James P. Flynn, Managing Director of the Firm and Member in the Litigation and Employment, Labor & Workforce Management practices, in the firm’s Newark office, authored an article in ILN IP Insider, titled “A PORTRAIT OF AN ARTIST AS A YOUNG … CODE(R)?: Why Understanding Artificial Intelligence & Real Creativity Shouldn’t Make the Artist a Dunsel.”

Following is an excerpt:

In my recent attempt at spring cleaning, I mentioned that “the Copyright Office’s ‘refusal to register a two-dimensional artwork claim in the work titled ‘A Recent Entrance to Paradise’ (‘Work’).” I also observed that “[e]ven with Roombas and Creativity Machines doing their jobs well, these issues remain a little messy and will need to be considered further.” I just thought I would have a little longer respite.

But that is not the case because the party denied registration, Dr. Stephen Thaler, filed suit on June 2, 2022, challenging that denial. So, we are right back to confronting the muddled questions around what makes something copyrightable, arising now in the context of a contested case concerning a:

copyright application [that] identified the “author” of the Work as the “Creativity Machine,” and Steven Thaler was listed as the owner of that machine who “was ‘seeking to register this computer-generated work as a work-for-hire to the owner of the Creativity Machine.’” The application was rejected because it “lacks the human authorship necessary to support a copyright claim,” and Thaler appealed that rejection to the Review Board of the United States Copyright Office (“Board”). In a recent, seven-page, single-spaced ruling, the Board affirmed that rejection, finding that “the nexus between the human mind and creative expression” remains “a prerequisite for copyright protection.”

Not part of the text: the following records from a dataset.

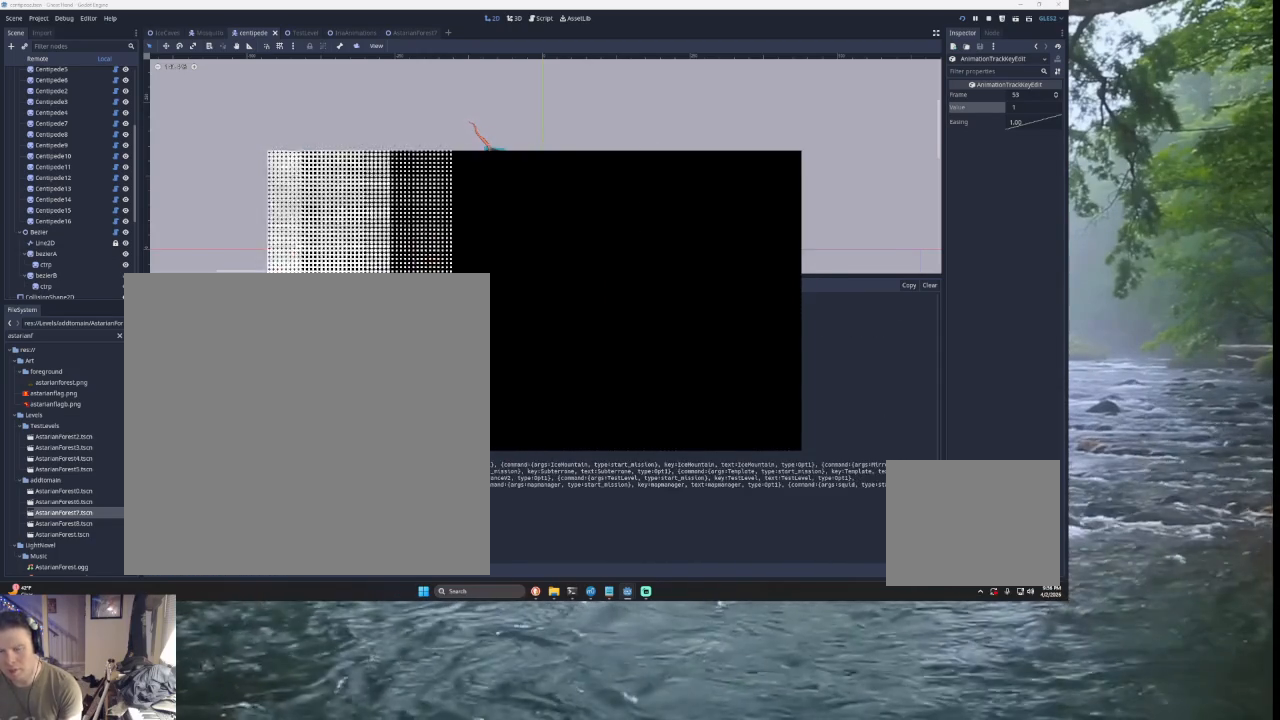
{"buttons": [], "left_stick": "center", "right_stick": "left", "events": []}
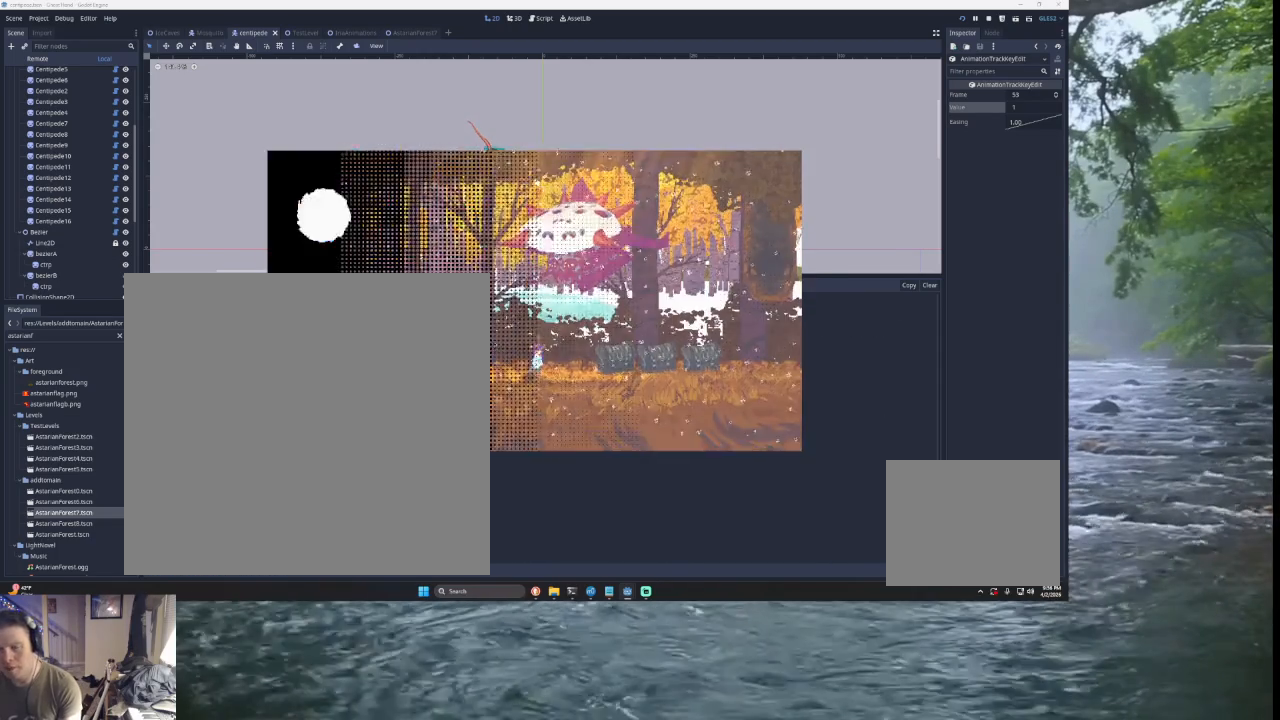
{"buttons": [], "left_stick": "center", "right_stick": "left", "events": []}
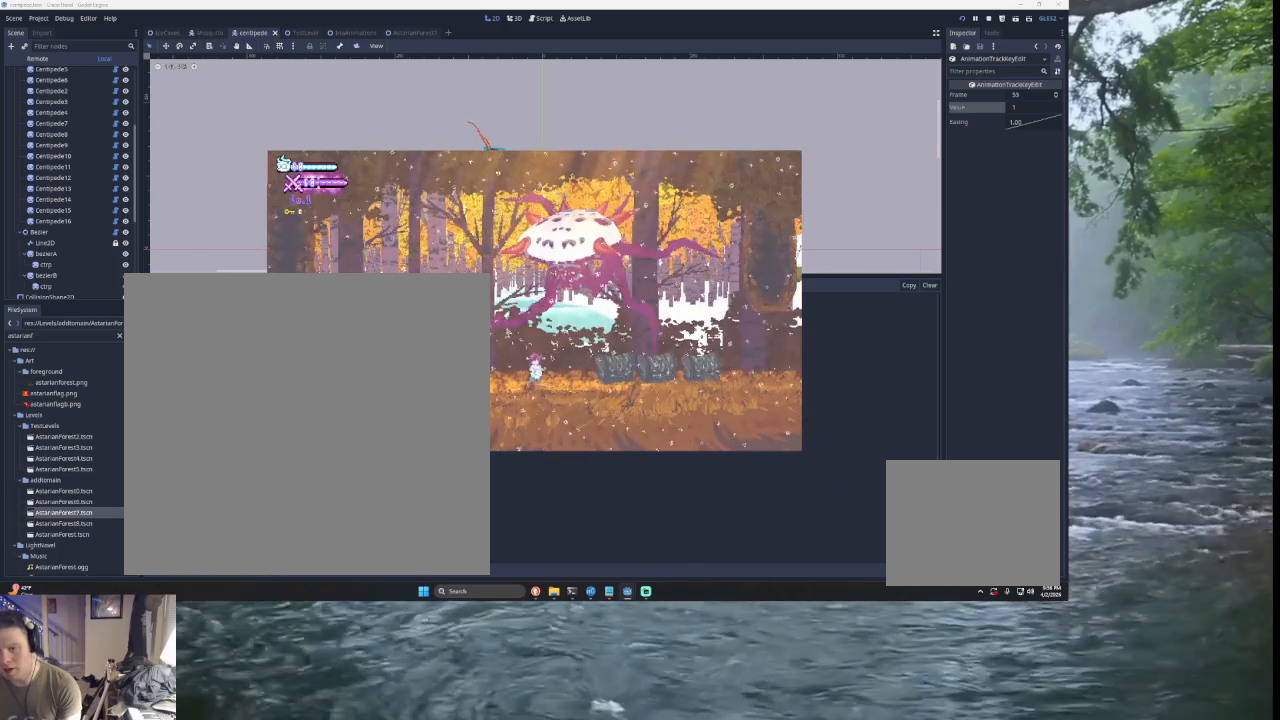
{"buttons": [], "left_stick": "center", "right_stick": "left", "events": [[67, "left_stick", "left"], [167, "left_stick", "center"], [367, "left_stick", "right"], [500, "left_stick", "center"]]}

[Flynn, Spring Cleaning: Decluttering From Recent Intellectual Property Detritus & Dusting Off Old Posts]

To address this question, let us first look at what Thaler is contending.

At its base, Thaler argues that he owns the copyright in the Work, but a computer was the author of the Work. Thaler’s complaint admits that he developed the advanced artificial intelligence system that generated the work in question. Complaint, par. 1 [As an aside, the Work at issue is entitled “A Recent Entrance to Paradise,” which sounds a bit like an AI-generated title to replace Stairway to Heaven, which has also appeared in these posts before. Of course, it isn’t clear if Thaler’s AI program generated just the Work, or the title as well]. But, despite initiating the creative process, Thaler pleads that the AI system itself “generat[es] creative output … under conditions in which no natural person contributed to the work,” and that the work in question here was “[c]reated autonomously by machine,” “lacked traditional human authorship,” and that “AI can autonomously create works…”  Complaint, par. 1, 14, 17, 20, 36. Thus, as expressed in one reading of this post’s title, Thaler argues that the artist that created the Work in question is the recently developed (read “young”) code from which the work sprang.